The one area of the welfare budget that the Lib Dems would be willing to see reduced is that concerning universal benefits for the elderly, such as the Winter Fuel Allowance, free bus passes and free TV licenses. But Downing Street has already signaled that David Cameron's general election pledge to protect these payments will be extended for another year in order to cover the Spending Review. As a result, any further cuts to welfare will again fall entirely on the working-age poor.

Before last year's Autumn Statement, Tory ministers, including Cameron and George Osborne, floated policies including the abolition of housing benefit for the under-25s and the restriction of child benefit for families with more than two children only to see these proposals rightly vetoed by the Lib Dems. But the insistent Conservatives demands for further welfare cuts will likely see them examined again.
One twitter wag asked if Hammond might "make a start by giving up all troops' exemptions from welfare cuts." Another, David Frum, worries that the congressional defense hawks in the U.S. aren't being as hysterical as Hammond. Where's Buck McKeon when his defense contractor and drone manufacturer buddies need him most?

After Boehner and his cronies-- with the help of 95 Democrats-- forced through the vote on Sequestration, Paul Ryan, the GOP's most outspoken and clueless advocate of the failed European Austerity agenda, was jubilant. On ABC's This Week he celebrated by announcing that “What conservatives like me have been fighting for, for years, are statutory caps on spending, legal caps in law that says government agencies cannot spend over a set amount of money. And if they breach that amount across the board, sequester comes in to cut that spending, and you can’t turn that off without a supermajority vote.  We got that in law. That is here.” That was why Ryan undermined the Grand Bargain between Obama and the weak, drunken Speaker in the fist place-- to manipulate a situation that would bring about Sequestration. To the shills of plutocracy-- like Ryan-- unemployment for a million people, the threat of recession, even a threat to national security mean less than preserving loopholes like this one that further enrich a couple of hundred multimillionaires and billionaires. It was something the GOP was planning all along.

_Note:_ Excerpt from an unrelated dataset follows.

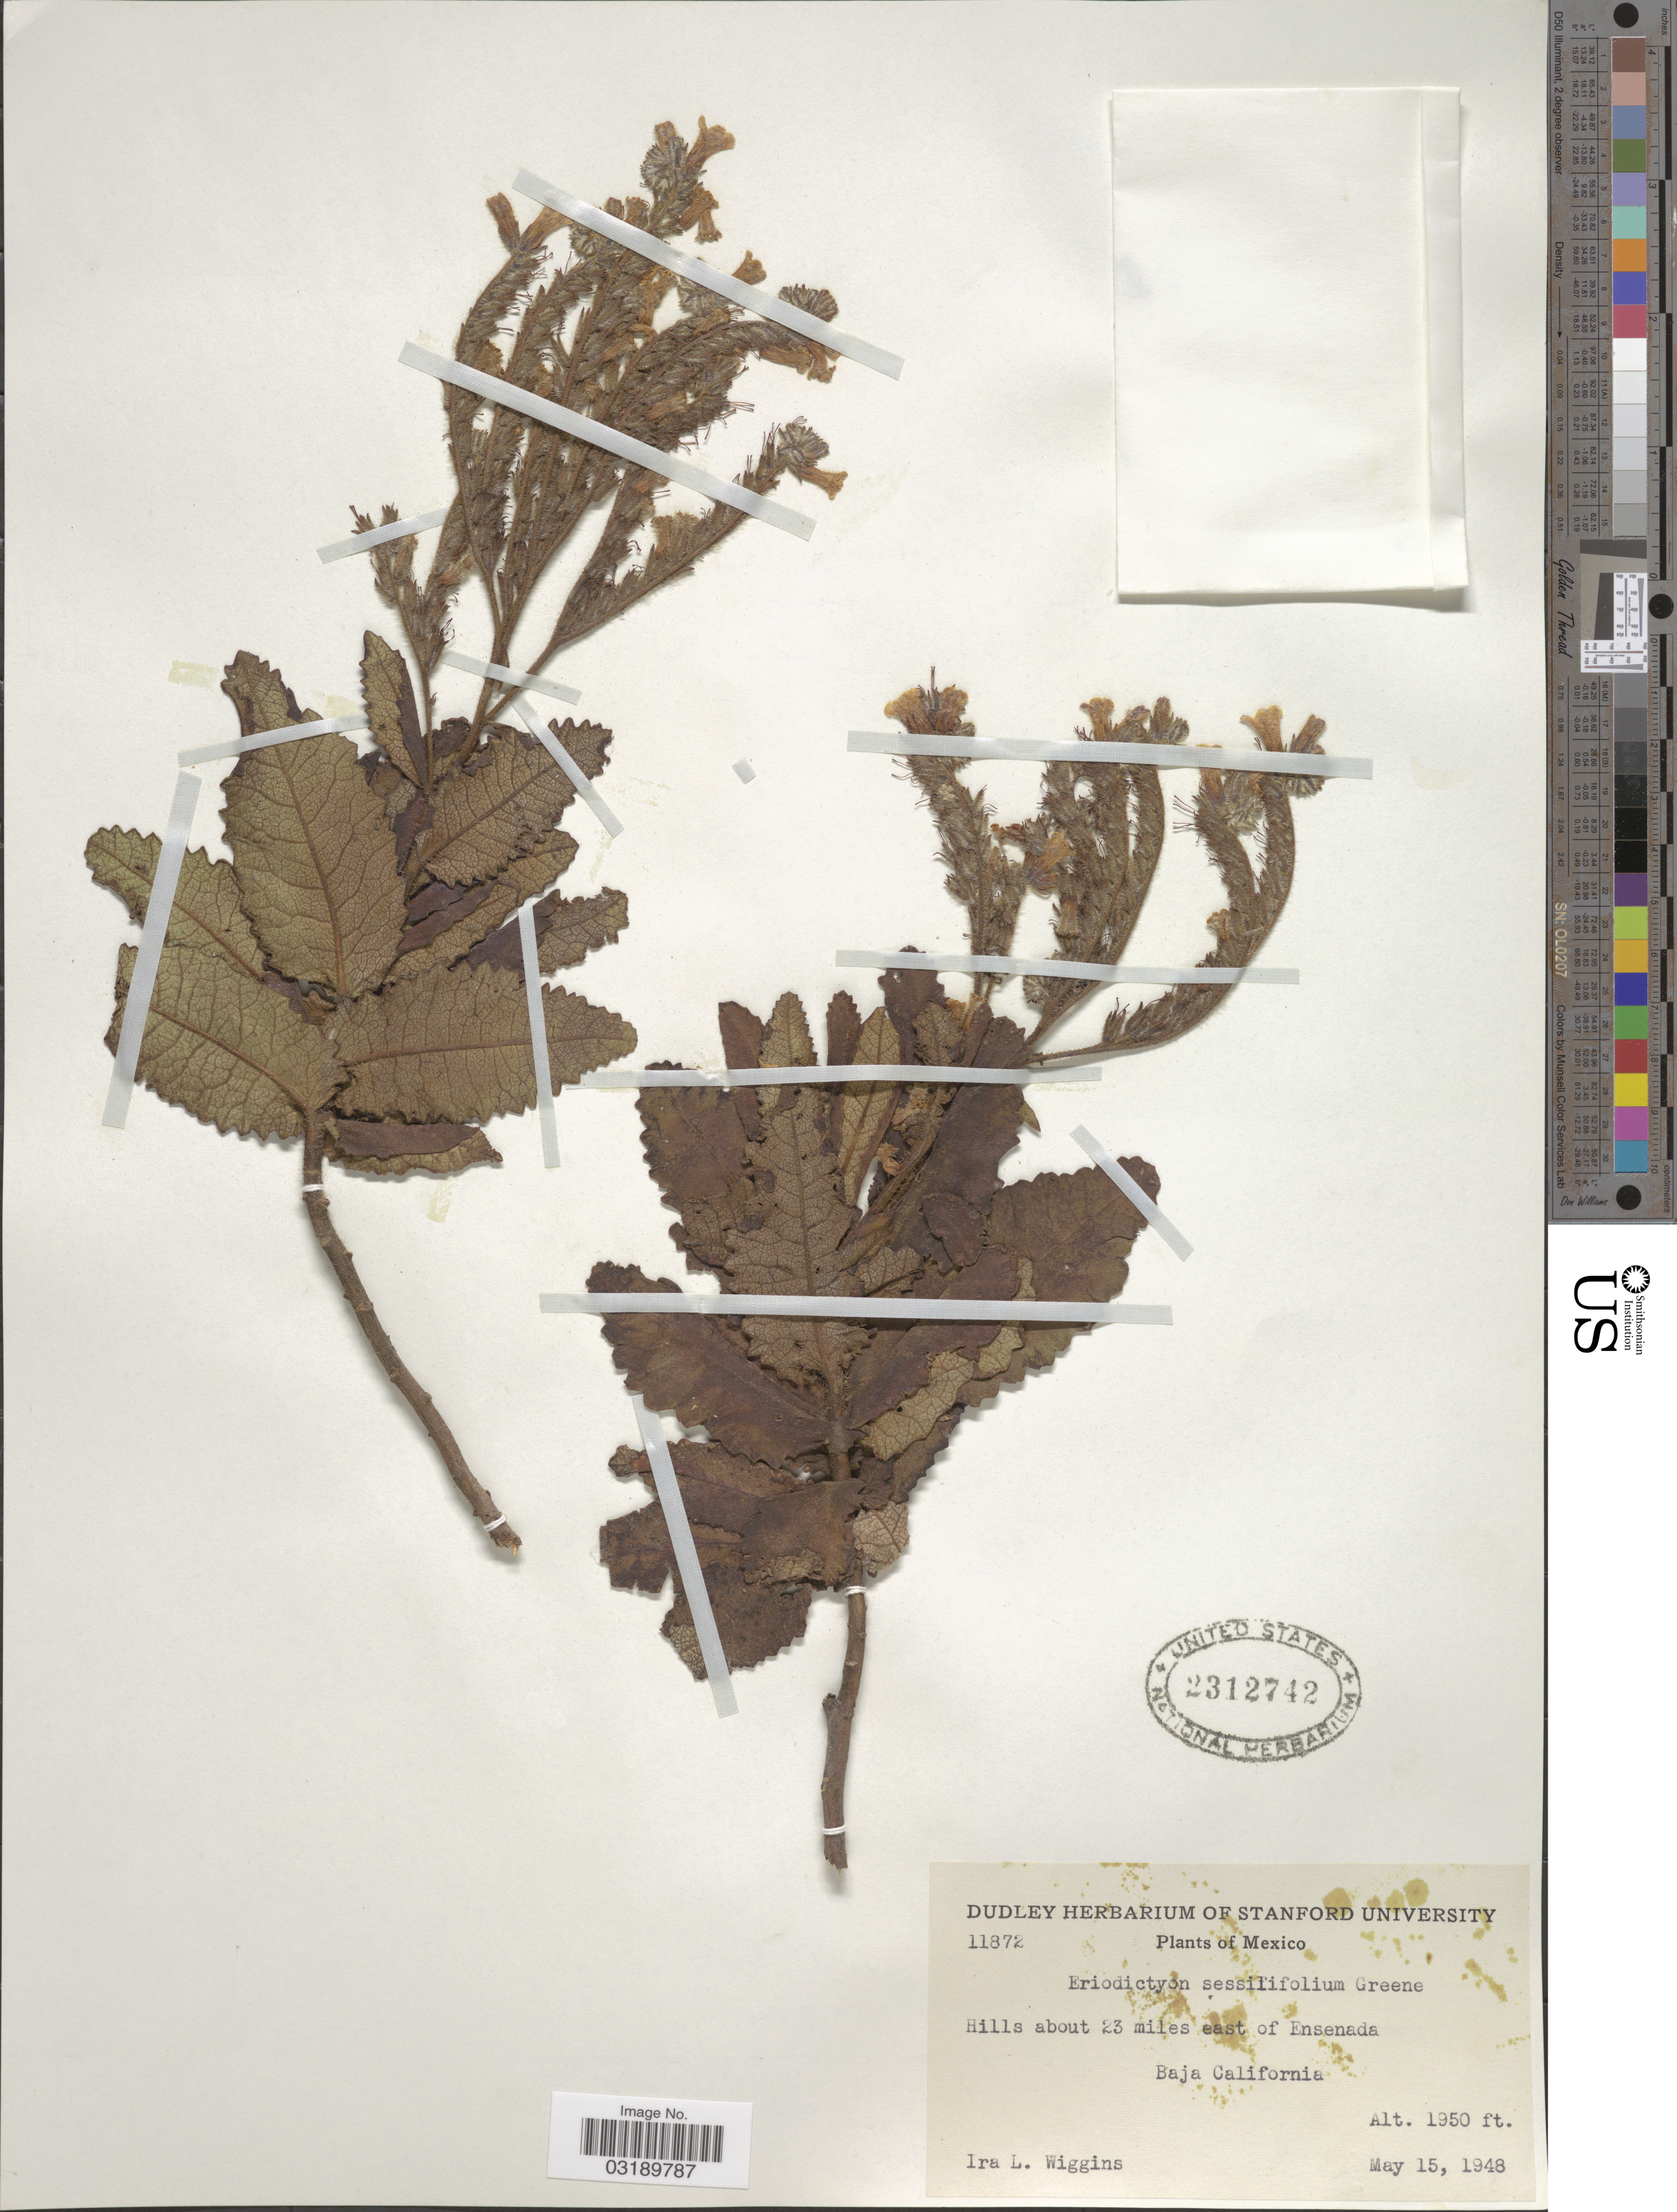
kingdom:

OK, back to Europe, and Krugman, for a moment. What he pointed out Saturday is that, "faced with a huge blow to private demand from a burst housing bubble and deleveraging, Europe has responded not as 75 years of economics said it should, with temporary stimulus, but with Herbert Hoover-- or, better, Chancellor Brüning-- policies of retrenchment. And policy makers pronounce themselves shocked both to find that the bottom is dropping out of Europe’s economy and that their perceived authority and wisdom is being rejected by voters." It's horrifying that the low level of talent attracted to GOP politics doesn't allow Republicans to step away from their ideological preconception for a moment and what's unfolding in real time.

Krugman reminds us that "those preaching austerity probably do not see themselves as contributing to a crisis of democracy, but they are. The Italian elections should remind eurozone leaders to pay attention to their voters. Economic fixes have failed to staunch a political crisis that has the capacity to harm not only EU integration, but the legitimacy of the continent’s democratic order itself." Is that what the Paul Ryans, Eric Cantors, John Boehners and Miss McConnells want spreading to our shores? I'm not certain. But the Tea Party idiots and the John Birch Society money that finances them certainly do.